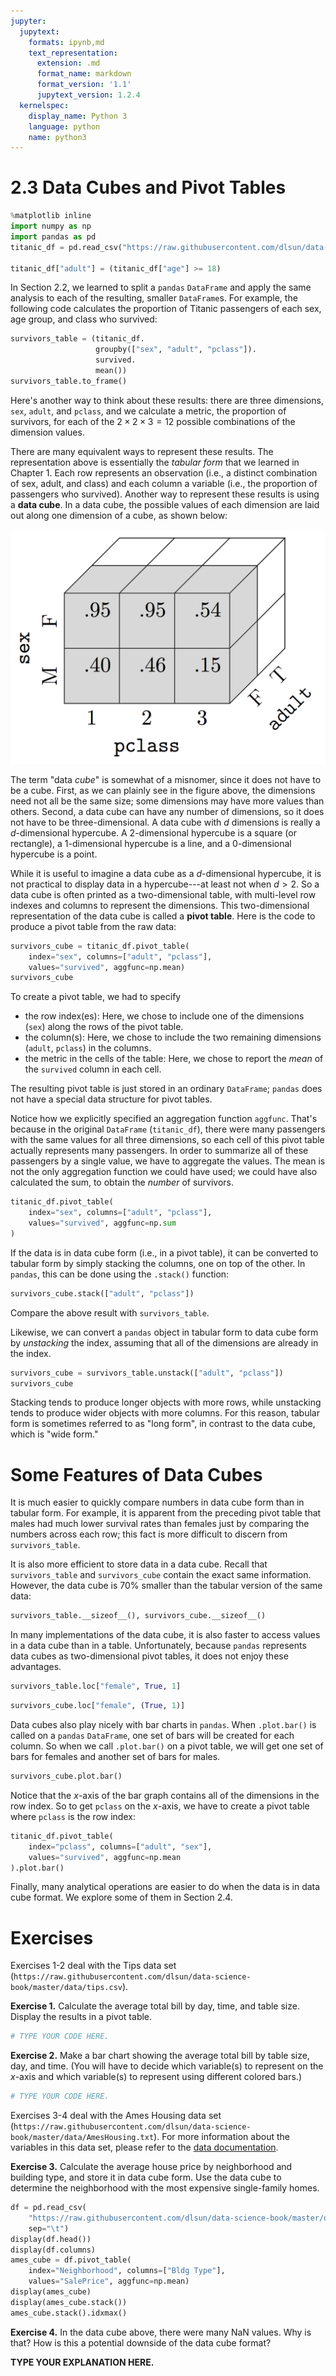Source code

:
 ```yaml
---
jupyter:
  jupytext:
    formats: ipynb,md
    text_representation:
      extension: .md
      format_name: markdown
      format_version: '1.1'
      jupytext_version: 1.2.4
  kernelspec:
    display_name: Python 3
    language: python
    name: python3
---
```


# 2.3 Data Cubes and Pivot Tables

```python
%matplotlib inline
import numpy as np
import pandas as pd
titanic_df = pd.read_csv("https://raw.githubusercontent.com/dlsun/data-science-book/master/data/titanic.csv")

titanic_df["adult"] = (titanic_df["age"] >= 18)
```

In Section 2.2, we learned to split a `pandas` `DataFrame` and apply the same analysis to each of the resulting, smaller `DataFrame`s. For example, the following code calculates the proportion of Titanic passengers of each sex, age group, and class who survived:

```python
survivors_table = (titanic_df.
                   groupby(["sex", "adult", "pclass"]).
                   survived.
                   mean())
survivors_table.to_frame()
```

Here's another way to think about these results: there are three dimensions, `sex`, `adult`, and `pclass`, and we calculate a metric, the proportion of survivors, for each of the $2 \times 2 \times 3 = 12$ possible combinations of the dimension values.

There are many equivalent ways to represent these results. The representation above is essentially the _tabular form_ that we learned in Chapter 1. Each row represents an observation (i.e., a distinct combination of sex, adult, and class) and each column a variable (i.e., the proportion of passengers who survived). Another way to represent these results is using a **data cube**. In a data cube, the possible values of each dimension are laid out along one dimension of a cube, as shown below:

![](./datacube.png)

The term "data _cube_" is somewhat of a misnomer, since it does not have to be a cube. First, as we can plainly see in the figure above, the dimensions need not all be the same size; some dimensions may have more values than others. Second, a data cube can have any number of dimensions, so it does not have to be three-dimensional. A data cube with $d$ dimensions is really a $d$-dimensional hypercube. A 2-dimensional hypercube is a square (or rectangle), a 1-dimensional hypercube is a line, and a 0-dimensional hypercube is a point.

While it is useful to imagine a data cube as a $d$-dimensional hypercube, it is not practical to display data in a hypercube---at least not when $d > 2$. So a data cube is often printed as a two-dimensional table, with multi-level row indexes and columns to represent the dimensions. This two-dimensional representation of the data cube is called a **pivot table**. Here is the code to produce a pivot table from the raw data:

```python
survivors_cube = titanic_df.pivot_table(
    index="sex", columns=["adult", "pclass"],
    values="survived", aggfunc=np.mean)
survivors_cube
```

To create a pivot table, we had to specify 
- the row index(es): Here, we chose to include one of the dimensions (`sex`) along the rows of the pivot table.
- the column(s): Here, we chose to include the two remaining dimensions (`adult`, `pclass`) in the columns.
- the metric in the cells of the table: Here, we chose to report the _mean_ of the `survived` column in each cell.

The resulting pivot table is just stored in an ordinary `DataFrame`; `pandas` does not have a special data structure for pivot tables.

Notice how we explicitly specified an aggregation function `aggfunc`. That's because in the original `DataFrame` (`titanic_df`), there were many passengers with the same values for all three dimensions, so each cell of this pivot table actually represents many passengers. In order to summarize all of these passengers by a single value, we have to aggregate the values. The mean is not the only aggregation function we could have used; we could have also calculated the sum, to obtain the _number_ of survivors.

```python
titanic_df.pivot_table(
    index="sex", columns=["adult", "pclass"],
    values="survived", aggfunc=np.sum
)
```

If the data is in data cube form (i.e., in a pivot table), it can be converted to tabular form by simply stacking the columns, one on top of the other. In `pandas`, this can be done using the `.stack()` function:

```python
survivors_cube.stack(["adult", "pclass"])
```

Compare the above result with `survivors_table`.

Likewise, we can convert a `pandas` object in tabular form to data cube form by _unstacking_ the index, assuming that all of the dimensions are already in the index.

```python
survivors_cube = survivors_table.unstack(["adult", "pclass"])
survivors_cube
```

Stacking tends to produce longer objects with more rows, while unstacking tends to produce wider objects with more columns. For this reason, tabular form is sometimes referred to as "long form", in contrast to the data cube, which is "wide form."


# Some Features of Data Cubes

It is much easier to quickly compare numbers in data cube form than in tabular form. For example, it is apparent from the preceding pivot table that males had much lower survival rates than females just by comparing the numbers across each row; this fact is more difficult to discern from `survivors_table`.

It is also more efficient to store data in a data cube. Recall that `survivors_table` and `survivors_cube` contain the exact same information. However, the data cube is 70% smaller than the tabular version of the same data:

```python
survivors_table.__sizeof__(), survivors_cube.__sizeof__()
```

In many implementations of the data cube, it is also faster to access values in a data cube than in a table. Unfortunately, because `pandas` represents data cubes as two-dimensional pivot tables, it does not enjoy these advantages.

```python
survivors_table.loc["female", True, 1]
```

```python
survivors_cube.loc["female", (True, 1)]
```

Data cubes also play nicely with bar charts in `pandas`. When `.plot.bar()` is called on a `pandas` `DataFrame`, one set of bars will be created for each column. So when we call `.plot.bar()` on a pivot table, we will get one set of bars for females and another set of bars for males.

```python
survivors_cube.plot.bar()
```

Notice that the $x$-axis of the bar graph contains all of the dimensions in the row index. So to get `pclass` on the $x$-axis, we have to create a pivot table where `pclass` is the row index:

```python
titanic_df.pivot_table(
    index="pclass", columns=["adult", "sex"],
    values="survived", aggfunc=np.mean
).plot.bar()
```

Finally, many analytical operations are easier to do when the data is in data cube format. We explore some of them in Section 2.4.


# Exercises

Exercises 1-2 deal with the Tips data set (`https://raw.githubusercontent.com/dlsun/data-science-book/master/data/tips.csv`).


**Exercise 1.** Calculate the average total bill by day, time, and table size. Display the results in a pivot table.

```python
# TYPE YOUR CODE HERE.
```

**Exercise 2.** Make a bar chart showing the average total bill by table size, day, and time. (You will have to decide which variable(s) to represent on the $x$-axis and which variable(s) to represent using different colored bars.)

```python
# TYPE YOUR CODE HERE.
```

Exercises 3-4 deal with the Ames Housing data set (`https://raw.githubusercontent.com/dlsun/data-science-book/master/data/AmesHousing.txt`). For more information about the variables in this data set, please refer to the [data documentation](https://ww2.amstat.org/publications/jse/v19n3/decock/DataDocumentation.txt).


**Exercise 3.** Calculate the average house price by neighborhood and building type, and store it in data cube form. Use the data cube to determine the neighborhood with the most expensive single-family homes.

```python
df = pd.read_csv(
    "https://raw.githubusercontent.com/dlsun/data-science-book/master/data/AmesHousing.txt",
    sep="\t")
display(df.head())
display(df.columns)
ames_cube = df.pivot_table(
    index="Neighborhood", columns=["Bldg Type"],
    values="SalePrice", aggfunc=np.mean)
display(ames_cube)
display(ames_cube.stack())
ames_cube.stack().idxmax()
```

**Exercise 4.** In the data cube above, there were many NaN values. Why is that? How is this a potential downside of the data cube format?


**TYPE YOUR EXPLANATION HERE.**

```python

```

|---|

◆ **Prompt**
Show all lines above containing "example".

◆ **Answer box**
In Section 2.2, we learned to split a `pandas` `DataFrame` and apply the same analysis to each of the resulting, smaller `DataFrame`s. For example, the following code calculates the proportion of Titanic passengers of each sex, age group, and class who survived:
It is much easier to quickly compare numbers in data cube form than in tabular form. For example, it is apparent from the preceding pivot table that males had much lower survival rates than females just by comparing the numbers across each row; this fact is more difficult to discern from `survivors_table`.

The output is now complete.